Tuesday, December 1st, 2009

It’s common, if infrequently articulated, knowledge that homelessness isn’t good for you. Homelessness is accompanied by a substantially higher mortality rate than has the population at large, difficulty obtaining employment, and enormous social stigma.

These negative impacts are compounded for homeless children, and their schooling suffers as a result. Researchers at Columbia University have found that homeless children are half again as likely as their housed peers to perform below grade level in reading and spelling, and more than twice as likely to perform poorly in math.

The causes are obvious: Without stable housing, homeless children are subject to far higher stress; they frequently do not have adequate space to do homework. They lack access to many of the resources employed by their housed peers.

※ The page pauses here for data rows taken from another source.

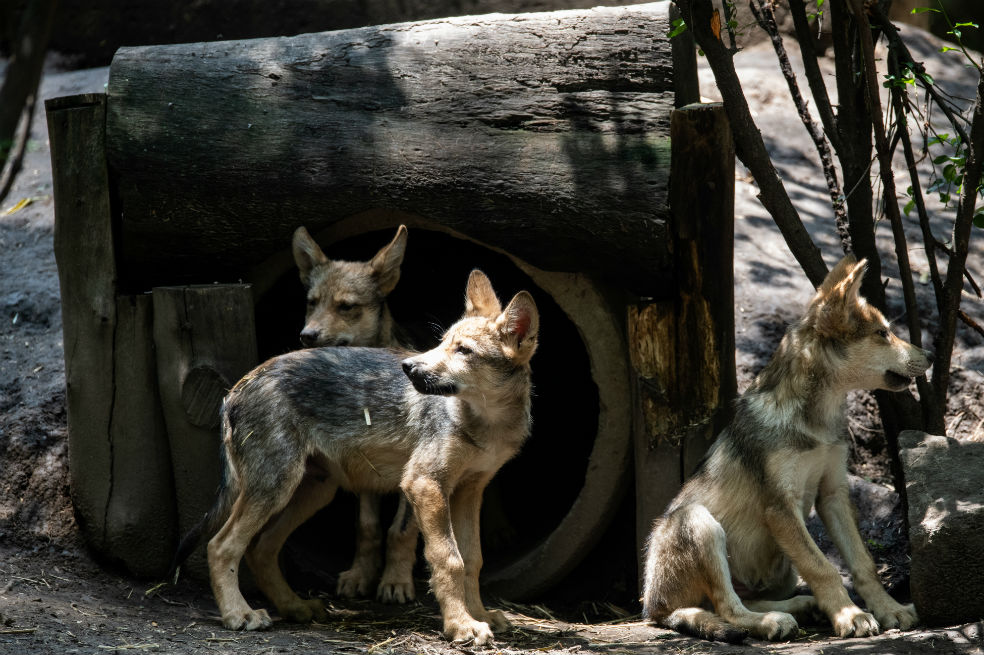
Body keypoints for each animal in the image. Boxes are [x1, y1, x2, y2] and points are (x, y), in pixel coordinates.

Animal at [205, 270, 538, 645]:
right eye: (441, 343)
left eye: (464, 350)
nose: (408, 367)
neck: (486, 423)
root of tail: (235, 388)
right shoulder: (424, 484)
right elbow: (448, 559)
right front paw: (461, 625)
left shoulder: (469, 491)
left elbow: (473, 560)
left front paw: (480, 616)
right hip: (276, 488)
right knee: (220, 546)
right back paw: (239, 615)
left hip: (312, 492)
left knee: (260, 549)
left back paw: (295, 607)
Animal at [291, 224, 419, 603]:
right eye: (312, 303)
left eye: (346, 306)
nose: (306, 336)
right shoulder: (363, 466)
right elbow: (368, 528)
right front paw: (362, 575)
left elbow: (400, 531)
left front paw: (396, 581)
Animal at [642, 255, 933, 643]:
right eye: (883, 333)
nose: (931, 355)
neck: (818, 418)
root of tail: (650, 606)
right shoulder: (781, 507)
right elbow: (823, 567)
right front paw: (851, 616)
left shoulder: (833, 494)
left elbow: (863, 564)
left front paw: (889, 609)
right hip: (697, 521)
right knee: (725, 608)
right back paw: (771, 623)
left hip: (780, 573)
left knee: (734, 602)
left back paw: (799, 607)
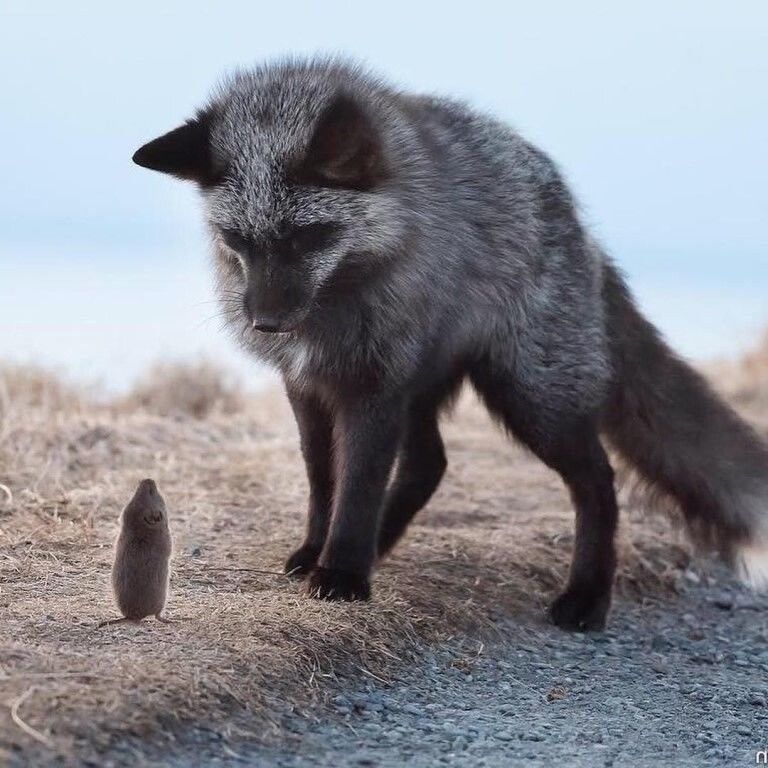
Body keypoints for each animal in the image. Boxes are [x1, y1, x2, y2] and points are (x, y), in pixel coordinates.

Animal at [134, 55, 768, 632]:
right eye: (237, 238)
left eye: (307, 237)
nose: (266, 324)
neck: (339, 302)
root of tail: (582, 228)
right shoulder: (309, 385)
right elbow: (325, 482)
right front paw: (322, 552)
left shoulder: (374, 386)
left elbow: (358, 486)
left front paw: (342, 575)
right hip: (434, 390)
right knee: (429, 465)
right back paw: (378, 546)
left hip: (531, 398)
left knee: (599, 482)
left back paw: (586, 597)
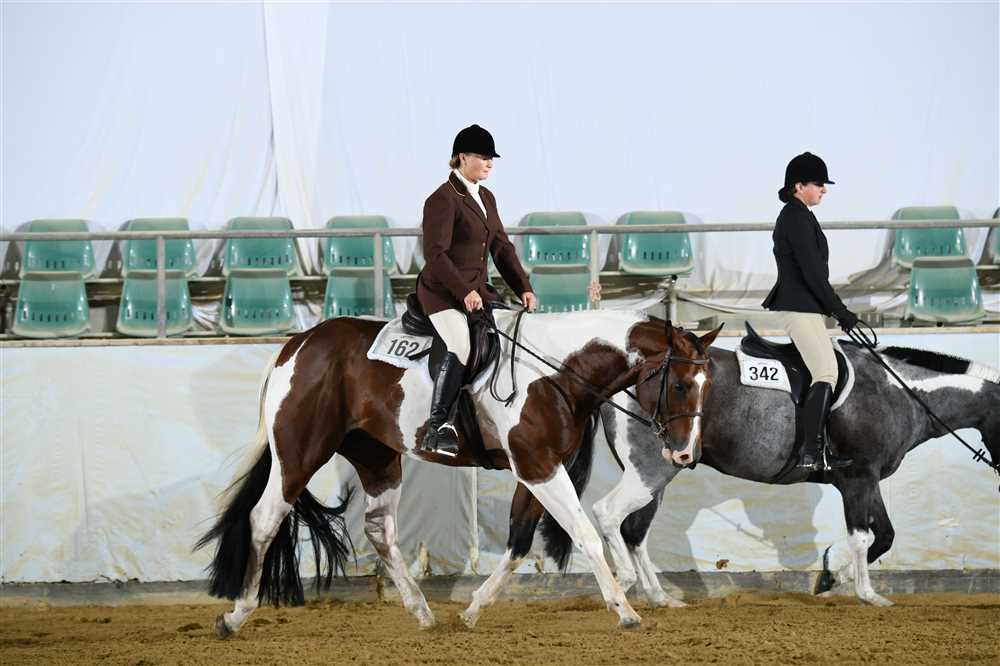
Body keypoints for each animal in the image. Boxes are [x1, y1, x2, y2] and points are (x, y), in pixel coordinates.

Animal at [196, 309, 724, 635]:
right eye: (680, 383)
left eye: (708, 384)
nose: (685, 455)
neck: (554, 374)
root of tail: (299, 343)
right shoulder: (539, 466)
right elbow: (586, 535)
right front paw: (624, 609)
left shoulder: (535, 469)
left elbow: (518, 544)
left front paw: (472, 610)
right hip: (300, 452)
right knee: (264, 519)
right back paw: (237, 615)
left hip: (377, 458)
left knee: (380, 531)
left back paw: (422, 611)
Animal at [484, 326, 999, 615]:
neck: (898, 392)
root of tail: (634, 372)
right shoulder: (856, 479)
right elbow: (864, 538)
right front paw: (864, 594)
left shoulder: (866, 481)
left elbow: (886, 536)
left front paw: (832, 581)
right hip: (650, 471)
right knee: (611, 517)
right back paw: (629, 588)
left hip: (662, 474)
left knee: (634, 531)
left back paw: (659, 597)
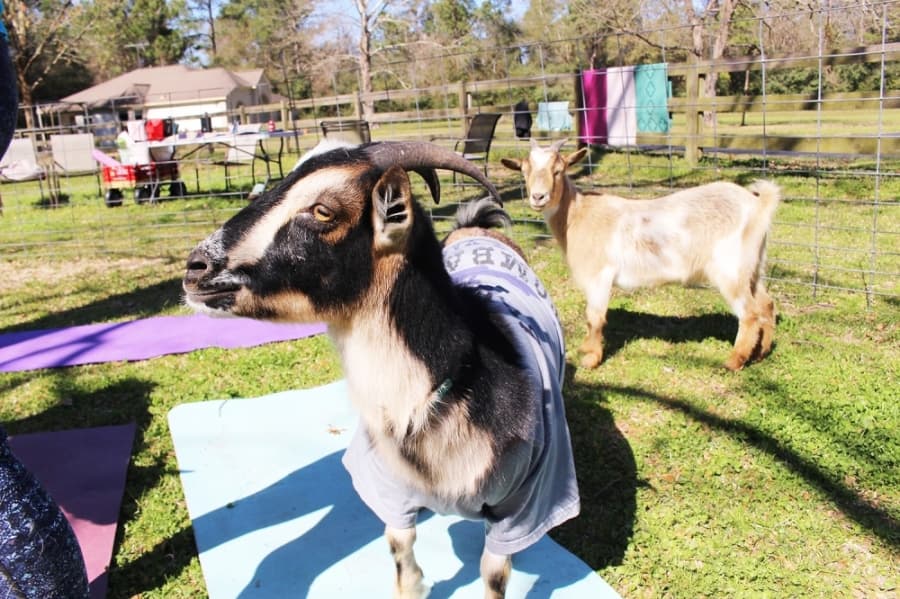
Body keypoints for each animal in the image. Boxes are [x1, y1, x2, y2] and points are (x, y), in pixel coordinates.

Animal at [183, 141, 580, 598]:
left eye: (323, 211)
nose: (196, 268)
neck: (456, 386)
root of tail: (476, 227)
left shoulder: (528, 502)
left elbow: (494, 572)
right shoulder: (386, 480)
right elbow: (399, 543)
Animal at [502, 139, 779, 371]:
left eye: (558, 170)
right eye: (524, 171)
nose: (538, 197)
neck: (577, 215)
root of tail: (758, 204)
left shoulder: (599, 274)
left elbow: (594, 317)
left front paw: (591, 358)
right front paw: (586, 350)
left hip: (729, 268)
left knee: (749, 313)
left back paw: (734, 361)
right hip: (752, 266)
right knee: (765, 303)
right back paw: (761, 353)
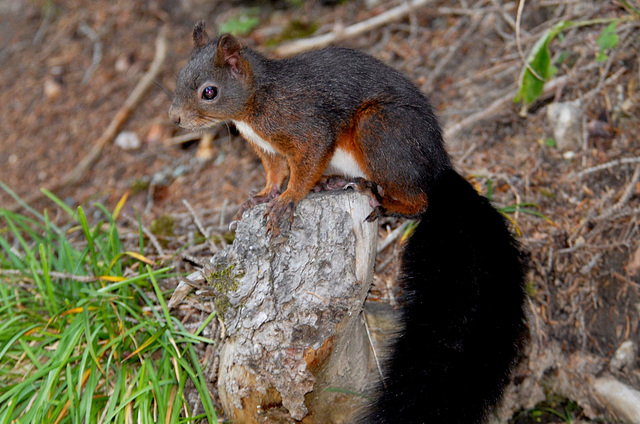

With the current recession, this problem is expanding dramatically. Looking at the first year of the recession, the National Association for the Education of Homeless Children and Youth (NAEHCY) and First Focus published the report The Economic Crisis Hits Home: The Unfolding Increase in Child & Youth Homelessness. NAEHCY looked into homeless student populations at 1,716 school districts across the country. In the first semester of the 2008–2009 school year, nearly 20% of these districts had enrolled more homeless students than they had in the entirety of the 2007–2008 school year. A further 49% had seen at least half the prior year’s number of students within the first few months. Over 95% reported some increase. And 2008–2009 built on increases the prior school year.